A couple of the men laughed, then gagged, laughed, then gagged yet again. Yes, that about summed it up.

Kenney and Godfrey sucked their revulsion down deep to where it was manageable and took up the crowbars. Breathing through clenched teeth, they worked the remaining boards free. The last few came apart in their hands and dropped down into the blackness with splashing sounds. Rancid fingers of putrid reek misted from the mouth of the cistern like smoke from a smoldering crematory pit.

Kenney shined a flashlight down there. The beam barely cut the miasmic blackness. It reflected off water down deep. It looked like a room or passage opened up at the bottom of the shaft.

“Must be a lot of bodies down there,” a deputy said, “to smell like that.”

Hyder just nodded. “Yeah, or a lot of something.”

Godfrey had one of the deputies go and fetch about fifty feet of rope and a brick. He tied the brick to the end of the rope and lowered it down there like an old-time depth marker. When he hit bottom, he pulled it back up and measured three feet of wetness on the rope.

“Not too deep,” he said, looking at the pinched and dour faces around him. “I guess… I guess somebody has to go down and have a look.”

28

Six of them went down.

Kenney, Godfrey, three deputies that volunteered—Iversen, Beck, St. Aubin—and Chipney. All willing to throw caution to the wind for a taste of something they’d never forget.

Kenney didn’t like Chipney going along because he was due to get married whenever and if ever this clusterfuck was wound up. He did everything he could to talk him out of it, but Chipney just said, “Now what kind of cop would I be if I turned tail now, Chief? How the hell would I be able to look at myself in a mirror if I didn’t go? Don’t leave me out of this one. I want to see same as you want to see. Shit, I have to see.”

There was no arguing with that, so Kenney didn’t bother.

He could have ordered him not to go, but Chipney was his friend. They’d caught more shit together than your average public toilet. Leaving him out would have been an insult, even though a voice in the back of his head kept saying, he’s going to die down there and it’ll be your fucking fault. You know that, don’t you?

And he did. God yes, but he did. If Chipney really didn’t make it, then he hoped he wouldn’t either. The idea of facing the kid’s fiancée took his breath away.

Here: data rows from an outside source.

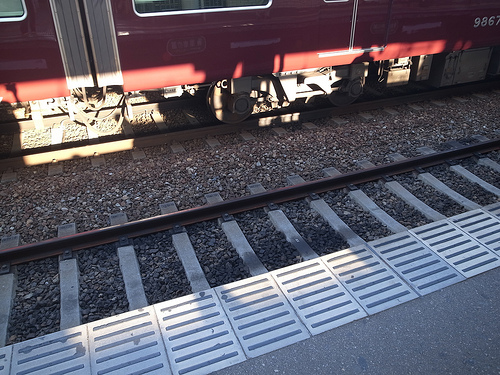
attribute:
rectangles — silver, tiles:
[5, 200, 499, 371]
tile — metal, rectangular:
[7, 324, 92, 374]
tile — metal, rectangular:
[86, 304, 172, 373]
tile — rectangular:
[152, 288, 249, 374]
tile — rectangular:
[213, 274, 312, 359]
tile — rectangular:
[270, 258, 370, 338]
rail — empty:
[0, 137, 499, 271]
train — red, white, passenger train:
[0, 0, 498, 126]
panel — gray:
[49, 1, 94, 90]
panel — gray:
[80, 1, 125, 89]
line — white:
[319, 0, 384, 57]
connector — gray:
[51, 0, 124, 91]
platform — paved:
[0, 202, 498, 374]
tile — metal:
[321, 244, 421, 317]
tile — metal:
[364, 230, 469, 298]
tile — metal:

They took riot guns, their service revolvers, flashlights and extra batteries, handpack radios and emergency flares—though Godfrey warned them about lighting them with the gases down there. They wore waterproof chest waders and black rubber M17 military-issue gas masks. You never knew what sort of crap you might suck into your lungs in that charnel pit.

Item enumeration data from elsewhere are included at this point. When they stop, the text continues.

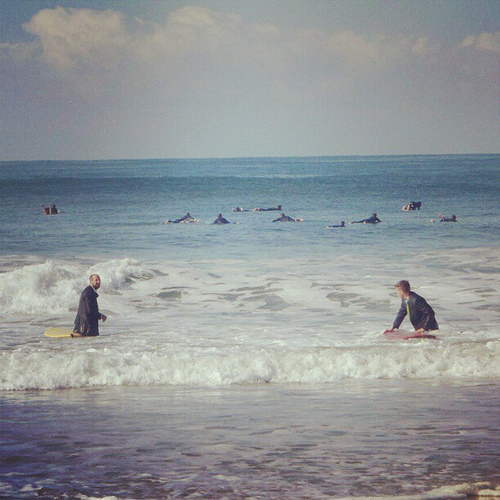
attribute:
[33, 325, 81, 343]
surfboard — yellow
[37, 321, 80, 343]
board — yellow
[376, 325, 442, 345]
board — red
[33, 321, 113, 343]
board — yellow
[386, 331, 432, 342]
board — red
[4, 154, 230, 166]
line — horizon line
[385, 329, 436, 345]
surfboard — red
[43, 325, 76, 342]
surfboard — yellow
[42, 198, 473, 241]
people — a lot/many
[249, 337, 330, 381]
water — frothy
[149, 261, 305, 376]
water — white, foamy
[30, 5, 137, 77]
cloud — fat, white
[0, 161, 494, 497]
ocean — dark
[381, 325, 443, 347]
surfboard — red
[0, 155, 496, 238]
water — blue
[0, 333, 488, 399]
water — white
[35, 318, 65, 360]
surfboard — yellow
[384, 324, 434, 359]
surfboard — red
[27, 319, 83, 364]
surfboard — yellow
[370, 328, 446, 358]
surfboard — red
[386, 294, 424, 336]
tie — yellow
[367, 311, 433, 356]
board — red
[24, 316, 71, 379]
surfboard — yellow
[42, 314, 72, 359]
surfboard — yellow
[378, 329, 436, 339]
surf board — red 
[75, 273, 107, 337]
man — standing 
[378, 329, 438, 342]
surfboard — red 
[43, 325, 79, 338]
surfboard — yellow , standing 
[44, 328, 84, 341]
surfboard — yellow 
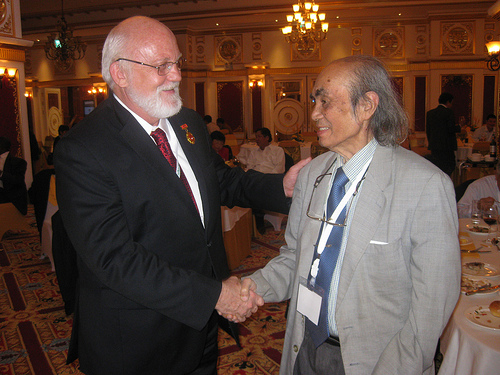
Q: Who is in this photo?
A: Two men.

They lowered a thirty-foot collapsible ladder down the hole and it hit bottom with little to spare.

Godfrey went down first as the others pulled on their gas masks. When it was Kenney’s turn, he went down very slowly, wondering vaguely if he’d ever see the light of day again and refusing to think about it. The rungs were slippery with the waders on and he descended very carefully. They wore rubber gloves that came up to their elbows, but were snug enough in the fingers to make for easy manipulation of equipment. They were designed for handling toxic substances.

Near the bottom, Kenney paused.

He could hear a litany of squeaking and squealing, splashing and clawing. It rose up and then faded. The hairs on the back of his neck stood up.